I can almost hear my friend whooping and hollering in support of that view; a position that we — that’s all of us — need to get on board with.
The opinion piece by Gittins was headed, ‘A wounded environment leads to an unliveable economy’.
The recently released 2021 State of the Environment report, hidden from public view until after the May 21 Federal Election, shows us, conclusively, that we are disembowelling our country, little by little, piece by piece.
‘Progress’ is often trotted out as the reason, or justification, for the obliteration of some critical piece of our social or natural infrastructure, but the real reason is the blatant desire for profit.
“This small stand of six trees won’t matter” our profiteers will argue, and if that’s all it is, then it wouldn’t matter, but when you multiply that six by 100 or 1000, then you have a small forest.
Yes, little by little, piece by piece we are reducing our rich and vibrant planet to an impoverished place in which the critters find it hard to survive, meaning you and I will soon follow them into the vortex.

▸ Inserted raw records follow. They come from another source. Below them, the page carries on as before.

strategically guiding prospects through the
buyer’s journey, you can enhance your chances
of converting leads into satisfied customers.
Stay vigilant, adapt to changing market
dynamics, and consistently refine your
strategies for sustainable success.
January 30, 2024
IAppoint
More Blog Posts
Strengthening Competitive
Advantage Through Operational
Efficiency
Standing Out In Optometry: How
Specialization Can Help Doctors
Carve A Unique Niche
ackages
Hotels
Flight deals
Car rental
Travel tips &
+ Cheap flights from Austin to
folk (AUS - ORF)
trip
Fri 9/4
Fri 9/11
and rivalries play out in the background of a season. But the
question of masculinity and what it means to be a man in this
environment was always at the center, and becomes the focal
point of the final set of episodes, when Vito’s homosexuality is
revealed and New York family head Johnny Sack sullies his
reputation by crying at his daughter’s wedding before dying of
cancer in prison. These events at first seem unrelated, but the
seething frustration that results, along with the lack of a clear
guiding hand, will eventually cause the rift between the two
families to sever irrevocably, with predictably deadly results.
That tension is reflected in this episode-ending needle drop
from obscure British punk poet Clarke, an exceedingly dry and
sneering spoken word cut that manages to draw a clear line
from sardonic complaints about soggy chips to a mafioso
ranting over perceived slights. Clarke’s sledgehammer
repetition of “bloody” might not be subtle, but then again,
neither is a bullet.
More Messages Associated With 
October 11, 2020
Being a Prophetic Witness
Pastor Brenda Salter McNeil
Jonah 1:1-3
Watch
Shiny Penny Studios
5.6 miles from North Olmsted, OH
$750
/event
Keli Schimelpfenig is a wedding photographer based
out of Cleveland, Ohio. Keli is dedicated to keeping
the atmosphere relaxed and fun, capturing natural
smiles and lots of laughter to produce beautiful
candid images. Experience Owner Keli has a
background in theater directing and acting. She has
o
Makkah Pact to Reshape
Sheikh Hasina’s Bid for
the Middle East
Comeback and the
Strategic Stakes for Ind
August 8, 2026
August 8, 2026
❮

We comfort ourselves with the City of Greater Shepparton’s one-tree-per-child scheme, which is a wonderful process that warrants applause.
And while that program deserves praise, it can lull us into thinking, and believing, that the concerns of Gittins and my friend have been resolved.
Of course, they haven’t — far from it, as we continue to ravage our country, flattening six trees here, building over a swamp there and laying more concrete, ripping up and desecrating another patch of nature all in the name of progress.
It was in the 1940s that we first saw the buds of an idea that, after many iterations, has become entrenched in our lives, prizing profit, individualism, consumption and accumulation ahead of those unmeasurable human traits of kindness, generosity, co-operation, sharing and collaboration.
I once worked with a fellow who said, “What gets measured, gets done”, and, of course, if we see life through the prism of profit he was correct, but it makes no allowance for the aforementioned unmeasurable traits.
As a former editor of this newspaper, it was stories celebrating those unmeasurable human traits that drew the greatest response and it is those same behaviours, if given oxygen, that will answer the concerns of my friend and Gittins, and give the Earth the chance to draw a breath and, hopefully, recover.